After two iterations of timer event:

                       MUT time (elapsed)       GC time  (elapsed)
  Task  0 (worker) :    0.00s    (  0.00s)       0.00s    (  0.00s)
  Task  1 (worker) :    0.00s    (  0.00s)       0.00s    (  0.00s)
  Task  2 (worker) :    0.07s    (  0.09s)       0.00s    (  0.00s)
  Task  3 (worker) :    0.07s    (  0.09s)       0.00s    (  0.00s)
  Task  4 (worker) :    0.16s    (  1.21s)       0.00s    (  0.00s)
  Task  5 (worker) :    0.16s    (  1.21s)       0.00s    (  0.00s)
  Task  6 (worker) :    0.16s    (  1.21s)       0.00s    (  0.00s)
  Task  7 (worker) :    0.16s    (  1.21s)       0.00s    (  0.00s)
  Task  8 (worker) :    0.48s    (  1.80s)       0.00s    (  0.00s)
  Task  9 (worker) :    0.48s    (  1.81s)       0.00s    (  0.00s)
  Task 10 (worker) :    0.48s    (  1.81s)       0.00s    (  0.00s)
  Task 11 (bound)  :    0.00s    (  0.00s)       0.00s    (  0.00s)


Haskell code has one forkIO call to kick off C FFI - C FFI creates 8 threads. Runtime options are "-N3 +RTS -s". timer event is kicked off after forkIO. It is for the form (pseudo-code):

timerevent <other arguments> time = run where run = do threadDelay time >> do some work >> run where <other variables defined for run function>

I also wrote a simpler code using just timer event (fork one timer event, and run another timer event after that), but didn't see any tasks in RTS output. 

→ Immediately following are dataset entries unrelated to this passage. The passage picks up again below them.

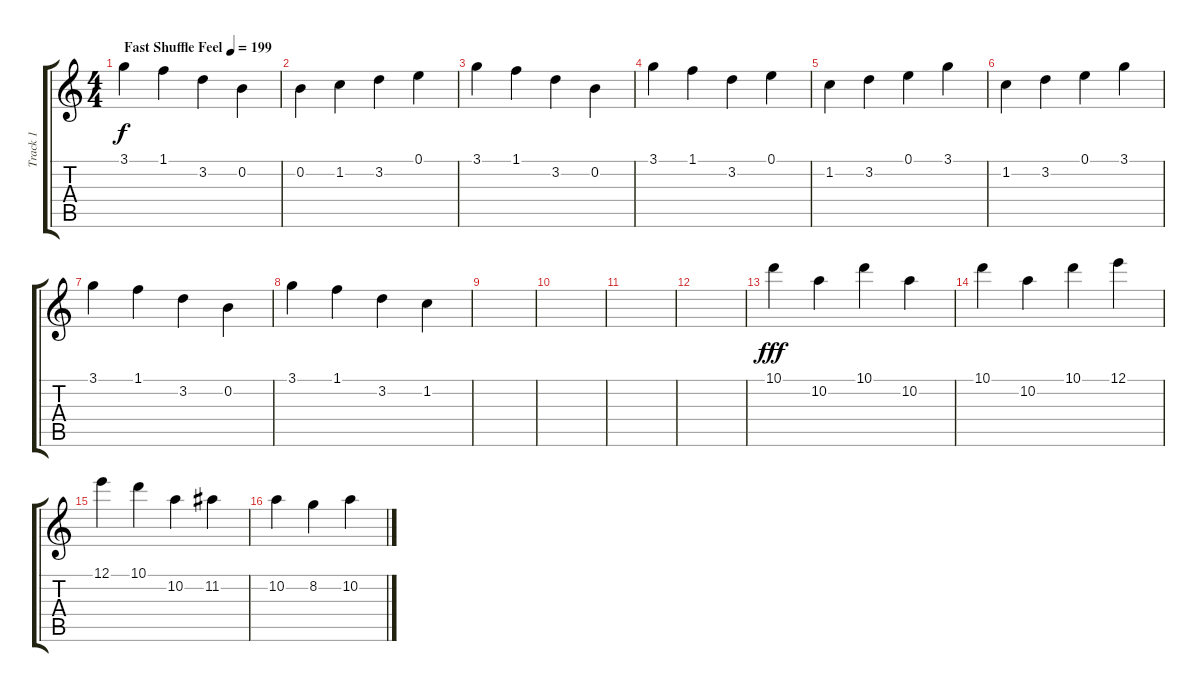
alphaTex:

\track ("Track 1" "Track 1") {instrument acousticguitarsteel}
\staff {score tabs}
\tuning (E4 B3 G3 D3 A2 E2) {hide}
\ts (4 4)
\tempo (199 "Fast Shuffle Feel")
\clef g2
\ks c
3.1.4{dy f instrument acousticguitarsteel} 1.1.4 3.2.4 0.2.4 |
0.2.4 1.2.4 3.2.4 0.1.4 |
3.1.4 1.1.4 3.2.4 0.2.4 |
3.1.4 1.1.4 3.2.4 0.1.4 |
1.2.4 3.2.4 0.1.4 3.1.4 |
1.2.4 3.2.4 0.1.4 3.1.4 |
3.1.4 1.1.4 3.2.4 0.2.4 |
3.1.4 1.1.4 3.2.4 1.2.4 |
|
|
|
|
10.1.4{dy fff} 10.2.4 10.1.4 10.2.4 |
10.1.4 10.2.4 10.1.4 12.1.4 |
12.1.4 10.1.4 10.2.4 11.2.4 |
10.2.4 8.2.4 10.2.4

I tried searching GHC page for documentation on RTS output, but didn't find anything that could help me debug above issue. I suspect that timer event is the root cause of increasing number of tasks (with all but last 9 tasks idle -  I guess 8 tasks belong to C FFI, and one task to timerevent thread), and hence, memory leak. 

I will appreciate pointers on how to debug it. The timerevent does forkIO a call to send collected data from C FFI to a db server, but disabling that fork still results in the issue of increasing number of tasks. So, it seems strongly correlated with timer event though I am unable to reproduce it with a simpler version of timer event (which removes mvar sync/callback from C FFI).